2年4組ではない場所に、『紫色』の海斗がいた。
岩時神社の境内の中。桜の大木の前だ。
彼は、興味深そうな眼差しで、御神木を見つめていた。
「探した、海斗」
「マナ」
海斗は振り向いて私を見つめた。
「あなたに、謝りたい」
意を決してこう切り出したのに、海斗は首を横に振った。
「俺は、君に謝られたくはない」
「…?」
「7年前の、祭りでの事でしょ。俺は、炎に包まれた君を見て、心がバラバラになった」
「そう」
「でも、それは君だけのせいじゃない。
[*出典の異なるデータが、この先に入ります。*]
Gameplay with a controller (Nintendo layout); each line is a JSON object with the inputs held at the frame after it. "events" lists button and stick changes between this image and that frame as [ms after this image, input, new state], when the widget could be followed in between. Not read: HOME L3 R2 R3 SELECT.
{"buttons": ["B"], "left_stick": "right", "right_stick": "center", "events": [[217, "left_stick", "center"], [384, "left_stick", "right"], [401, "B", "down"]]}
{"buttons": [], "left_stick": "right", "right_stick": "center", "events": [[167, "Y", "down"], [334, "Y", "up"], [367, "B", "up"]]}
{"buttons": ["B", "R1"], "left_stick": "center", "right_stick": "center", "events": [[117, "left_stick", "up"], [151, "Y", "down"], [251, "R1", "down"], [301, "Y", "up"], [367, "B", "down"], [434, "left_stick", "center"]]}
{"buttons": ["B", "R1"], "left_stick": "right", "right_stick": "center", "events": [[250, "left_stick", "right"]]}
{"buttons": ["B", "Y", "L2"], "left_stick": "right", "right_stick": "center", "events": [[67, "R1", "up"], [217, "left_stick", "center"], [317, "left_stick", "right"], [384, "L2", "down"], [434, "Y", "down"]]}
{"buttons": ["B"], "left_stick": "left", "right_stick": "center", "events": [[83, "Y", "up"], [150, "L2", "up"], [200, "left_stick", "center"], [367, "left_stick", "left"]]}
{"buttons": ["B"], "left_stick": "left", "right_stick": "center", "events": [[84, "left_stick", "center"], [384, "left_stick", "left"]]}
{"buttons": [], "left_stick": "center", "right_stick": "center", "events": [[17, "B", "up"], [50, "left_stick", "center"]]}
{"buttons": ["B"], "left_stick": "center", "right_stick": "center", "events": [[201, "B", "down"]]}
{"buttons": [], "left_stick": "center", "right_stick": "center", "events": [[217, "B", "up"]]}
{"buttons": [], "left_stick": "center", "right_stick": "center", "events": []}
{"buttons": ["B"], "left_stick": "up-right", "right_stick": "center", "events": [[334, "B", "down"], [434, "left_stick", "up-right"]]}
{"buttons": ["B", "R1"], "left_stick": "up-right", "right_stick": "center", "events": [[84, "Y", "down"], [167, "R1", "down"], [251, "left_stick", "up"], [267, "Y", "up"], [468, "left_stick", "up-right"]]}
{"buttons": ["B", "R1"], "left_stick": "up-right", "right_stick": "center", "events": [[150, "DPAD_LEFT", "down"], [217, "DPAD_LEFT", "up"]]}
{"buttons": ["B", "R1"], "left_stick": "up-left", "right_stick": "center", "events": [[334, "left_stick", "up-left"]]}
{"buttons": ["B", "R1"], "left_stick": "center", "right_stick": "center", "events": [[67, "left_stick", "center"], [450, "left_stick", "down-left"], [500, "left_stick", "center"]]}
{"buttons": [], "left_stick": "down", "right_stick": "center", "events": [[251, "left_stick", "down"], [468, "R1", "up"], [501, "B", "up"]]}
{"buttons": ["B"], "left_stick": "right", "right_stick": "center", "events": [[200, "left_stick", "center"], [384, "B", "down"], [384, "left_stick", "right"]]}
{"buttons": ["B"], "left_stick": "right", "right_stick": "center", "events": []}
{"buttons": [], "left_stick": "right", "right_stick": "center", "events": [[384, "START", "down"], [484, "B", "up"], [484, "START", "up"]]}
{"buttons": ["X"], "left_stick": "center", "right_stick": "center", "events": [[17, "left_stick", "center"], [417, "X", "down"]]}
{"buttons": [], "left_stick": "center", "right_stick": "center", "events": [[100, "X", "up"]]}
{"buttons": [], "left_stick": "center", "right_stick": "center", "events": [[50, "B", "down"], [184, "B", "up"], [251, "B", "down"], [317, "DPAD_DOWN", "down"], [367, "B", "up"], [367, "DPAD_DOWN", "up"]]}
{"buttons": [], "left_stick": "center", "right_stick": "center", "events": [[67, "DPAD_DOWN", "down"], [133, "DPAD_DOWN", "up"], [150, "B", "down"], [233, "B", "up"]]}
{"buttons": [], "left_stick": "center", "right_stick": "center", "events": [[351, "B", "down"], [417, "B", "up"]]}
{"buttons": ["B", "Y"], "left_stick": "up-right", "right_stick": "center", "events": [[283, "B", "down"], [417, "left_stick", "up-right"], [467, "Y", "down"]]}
あの炎に包まれた事によって、全員の俺が、バラバラになる事を決めた。それだけのこと」
「…」
「たとえ君からであっても、こちらの意思で決めた出来事を謝られたら、いい気分はしない。俺は」
海斗は、巨木を見つめながら、こう続けた。
「自分の事は全部、自分で決める。自分を傷つけられるのは、俺自身だけだから」
「海斗」
こんな事を、彼は考えていたのか。
…どんな彼が、他にいるのだろう。
どれだけ私は、彼に惹かれれば、気が済むのだろう。
彼に向かってただただ突き進むこの自分が、恐ろしくてたまらなくなって来る。
「私は、どうすればいい?」
震えながら聞く私に、彼ははにかむ様な笑顔で、こう言った。
「俺と、過ごして。一緒に」
海斗は、私の手を握った。
「今この一瞬が全てだから。君といられるこの時間は、もう二度と戻って来ないかも知れない。だから」
海斗は、私の左手を持ち上げると、その手の甲にキスをした。
「一緒にいさせて。マナ」
鈴の音が、聞こえる。
軽やかに、鳴り響く。
私の気持ちと、あなたの気持ちは、一緒なのだろうか。
それとも似ているだけで、全然違うのだろうか。
きっと、そんな事は全部、
どうでもいい事なのかもしれないけれど。
「私もあなたと一緒にいたい」
私は、優しく彼の手を握り返した。